- Type: Stratigraphic group
- Sub-units: Fukui Area Kitadani Formation; Akaiwa Formation; Kuwajima Formation; Gomijima Formation; Shokawa Area Bessandani Formation; Okura Formation; Amagodani Formation; Okurodani Formation; Otaniyama Formation; Mitarai Formation; Ushimaru Formation;
- Underlies: Omichidani Formation
- Overlies: Hida Gneiss, Kiritani Formation or Kuzuryu Group
- Thickness: Over 1,000 metres (3,280 ft)

Lithology
- Primary: Sandstone, Mudstone
- Other: Tuffite

Location
- Country: Japan

Type section
- Named by: Oishi
- Location: Areas along the Itoshirogawa River
- Year defined: 1933

= Tetori Group =

The Tetori Group is a stratigraphic group in Japan, found within several basins in and around Fukui Prefecture.

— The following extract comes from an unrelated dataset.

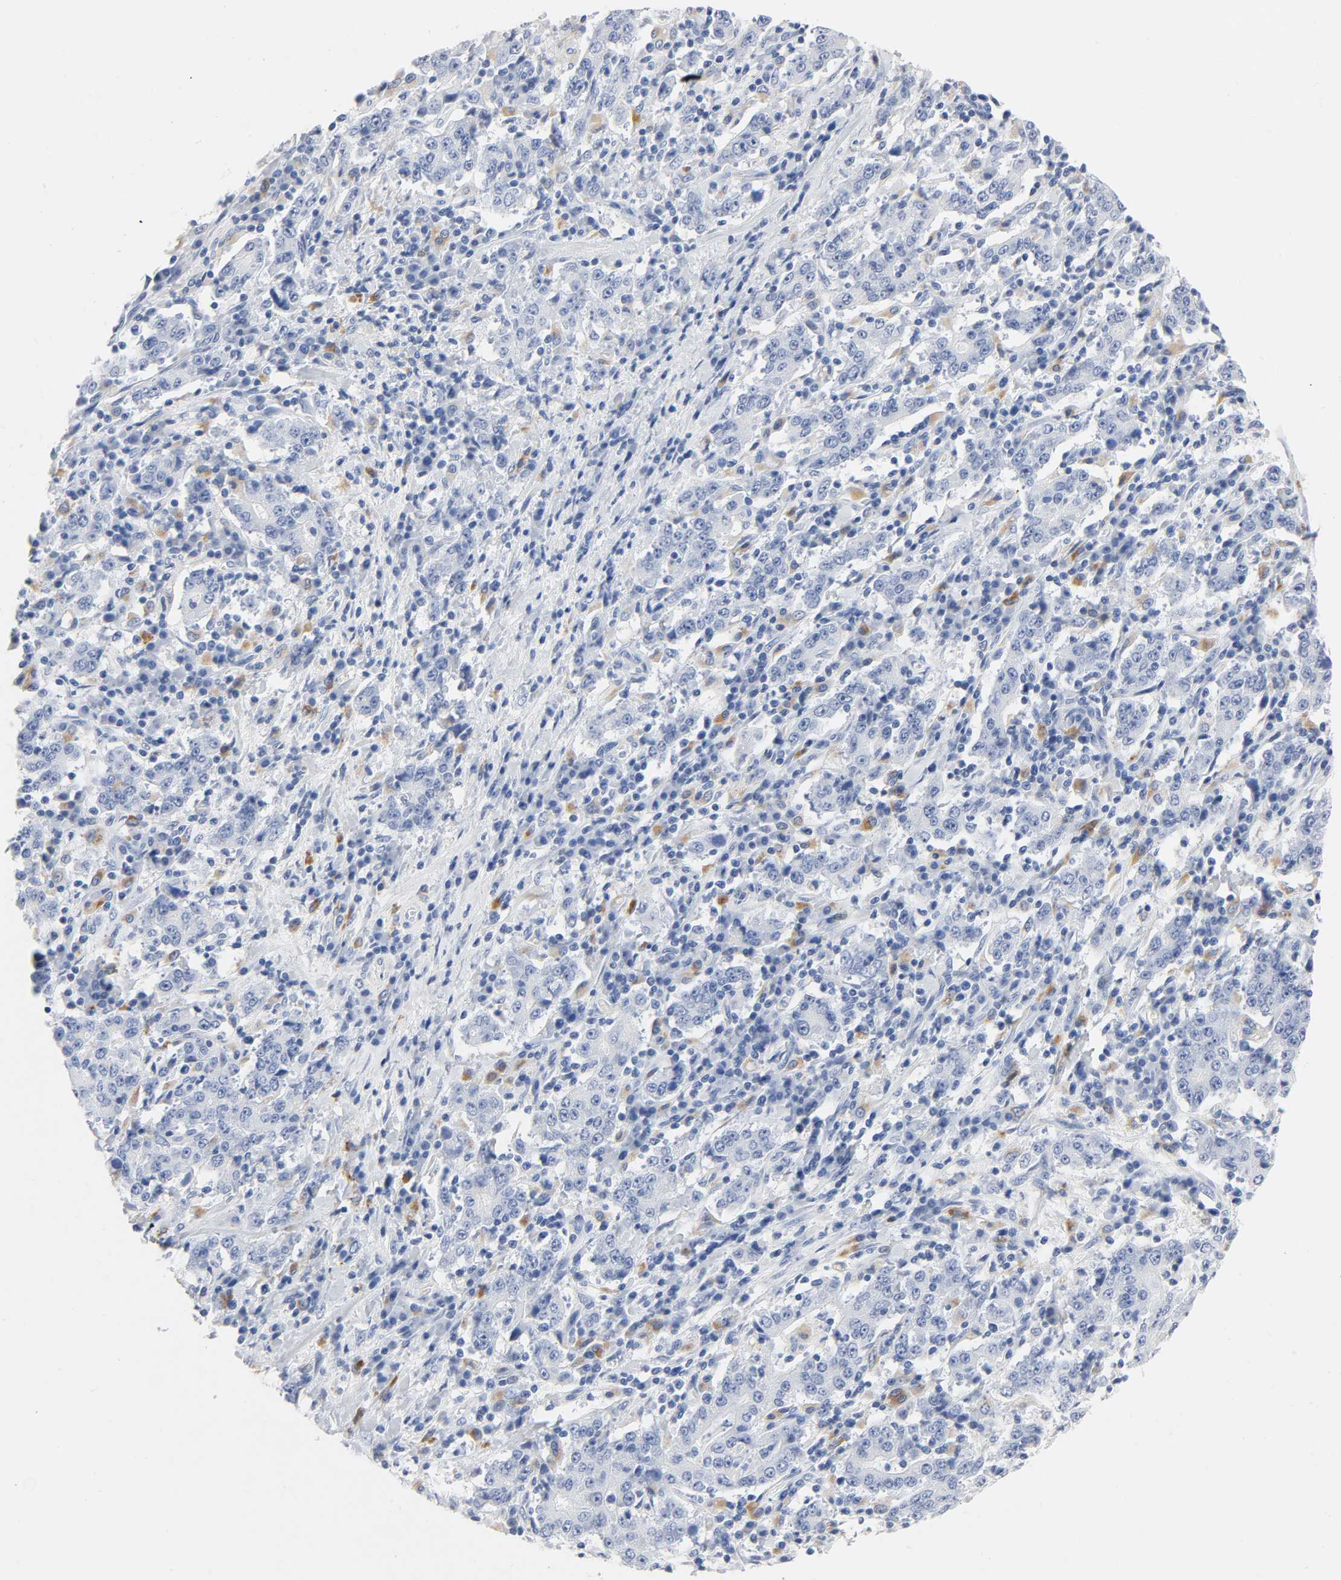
{"staining": {"intensity": "negative", "quantity": "none", "location": "none"}, "tissue": "stomach cancer", "cell_type": "Tumor cells", "image_type": "cancer", "snomed": [{"axis": "morphology", "description": "Normal tissue, NOS"}, {"axis": "morphology", "description": "Adenocarcinoma, NOS"}, {"axis": "topography", "description": "Stomach, upper"}, {"axis": "topography", "description": "Stomach"}], "caption": "Micrograph shows no significant protein positivity in tumor cells of stomach cancer.", "gene": "PLP1", "patient": {"sex": "male", "age": 59}}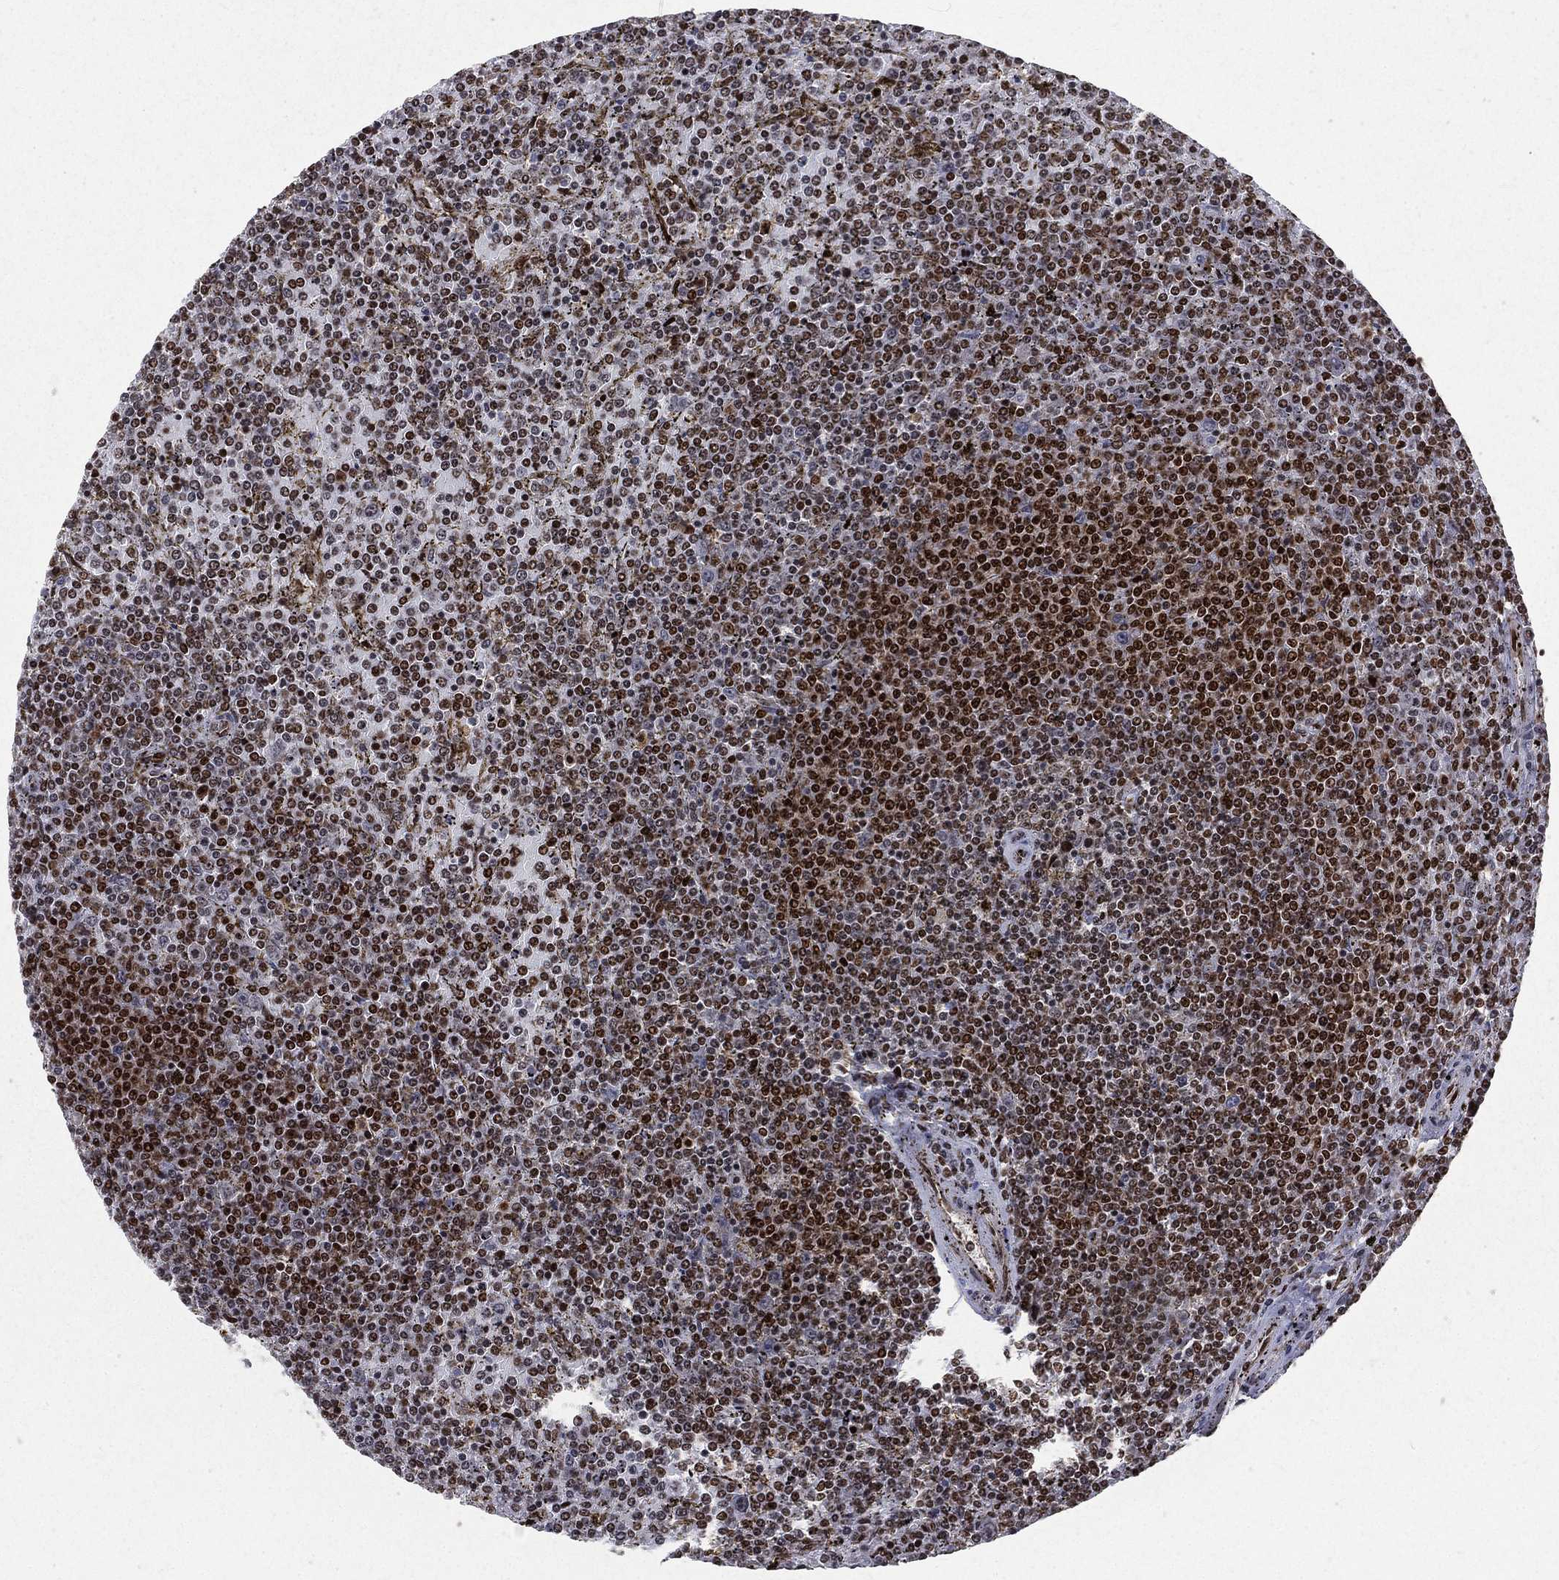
{"staining": {"intensity": "moderate", "quantity": ">75%", "location": "nuclear"}, "tissue": "lymphoma", "cell_type": "Tumor cells", "image_type": "cancer", "snomed": [{"axis": "morphology", "description": "Malignant lymphoma, non-Hodgkin's type, Low grade"}, {"axis": "topography", "description": "Spleen"}], "caption": "Lymphoma tissue shows moderate nuclear staining in about >75% of tumor cells", "gene": "POLB", "patient": {"sex": "female", "age": 77}}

It is Early Cretaceous in age. It primarily consists of freshwater continental deposits, with some beds of volcanic tuffite. It primarily overlies Jurassic marine sediments or gneiss basement. Some of the units within the group are noted for their fossil content, including dinosaurs, lizards mammals and other vertebrates.

== Stratigraphy ==
The term "Tetori Group" was first used by Oishi in 1933. A significant revision was made by Maeda in 1961 which subdivided the Group into three subgroups, which in ascending order are the Kuzuryu Subgroup, the Itoshiro Subgroup and the Akaiwa Subgroup, alongside the Omichidani and Asuwa Formations, which were subsequently excluded from the group. Recent stratigraphic revisions have split off the Kuzuryu Subgroup into the Kuzuryu Group, which is Mid to Late Jurassic in age and is largely marine. There is significant lateral variation within the Tetori Group, with completely different sequences of formations in different areas, so it is difficult to correlate different sequences into the different subgroups, so the Itoshiro and Akaiwa subgroups are now considered depreciated.